Giving evidence from inside a screened off witness box, 1M answered: “Decisions like that are made higher up.”

Ms Hunt pressed the witness as to whether he believed further preparation marches may have helped the reservist candidates.

Soldier 1M then responded: “It may have.”

Cpl Dunsby, who collapsed from heat illness near a main road, is said to have been moving “between running and a fast walk” on the final leg of the march.

Another candidate for the reserve SAS, known by the codename 4Y, told the inquest yesterday: “He ran on ahead, saying he could make the time. I said to him ‘I’m sorry, I can’t. I can’t go at that pace’ and that is the last time I saw him.”

In a statement read to the court by the coroner, a senior paramedic with 23 years of experience said Cpl Dunsby’s temperature was the highest he had ever encountered.

In his statement, Welsh Ambulance Service clinical team leader Damon James, based in Merthyr Tydfil, said Cpl Dunsby’s body appeared to be “shutting down” and he did not think he would survive.

Another ambulance service worker told the hearing that Cpl Dunsby’s temperature was recorded at 40.4C (104.7F) and his pulse rate at 138.

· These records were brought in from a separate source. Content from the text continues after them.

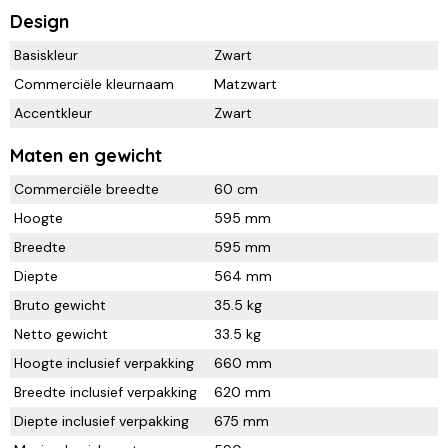
Design
Basiskleur
Zwart
Commerciële kleurnaam
Matzwart
Accentkleur
Zwart
Maten en gewicht
Commerciële breedte
60 cm
Hoogte
595 mm
Breedte
595 mm
Diepte
564 mm
Bruto gewicht
35.5 kg
Netto gewicht
33.5 kg
Hoogte inclusief verpakking
660 mm
Breedte inclusief verpakking
620 mm
Diepte inclusief verpakking
675 mm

A further military casualty, who was walking and conscious, was also taken by ambulance to hospital in Merthyr from the same car park.

In his statement, Mr James said he was initially told there were three people “on the hill” in cardiac arrest.

After arriving at the car park, Mr James said, he was approached by an Army officer who said he was in charge.

The clinical team leader stated: “He told me the male (Cpl Dunsby) had been on a four-day exercise and was half an hour from the finish.

“He said the male had collapsed about 100 yards up the track. He said they had carried plenty of water but were pushing themselves to the limit.”

Additional statements from medical staff read out by the coroner confirmed that Cpl Dunsby was transferred from Merthyr’s Prince Charles Hospital to Birmingham in a Sea King helicopter on July 16.

The experienced reservist had been diagnosed as having liver, kidney and bone marrow failure, and was feared to have suffered neurological damage.

During his treatment, a liver transplant was considered but was rejected due to several factors, including damage to other organs.

Although treatment plans were followed to the letter, the inquest heard, Cpl Dunsby’s condition deteriorated and he died of multi-organ failure caused by heatstroke 17 days after his collapse.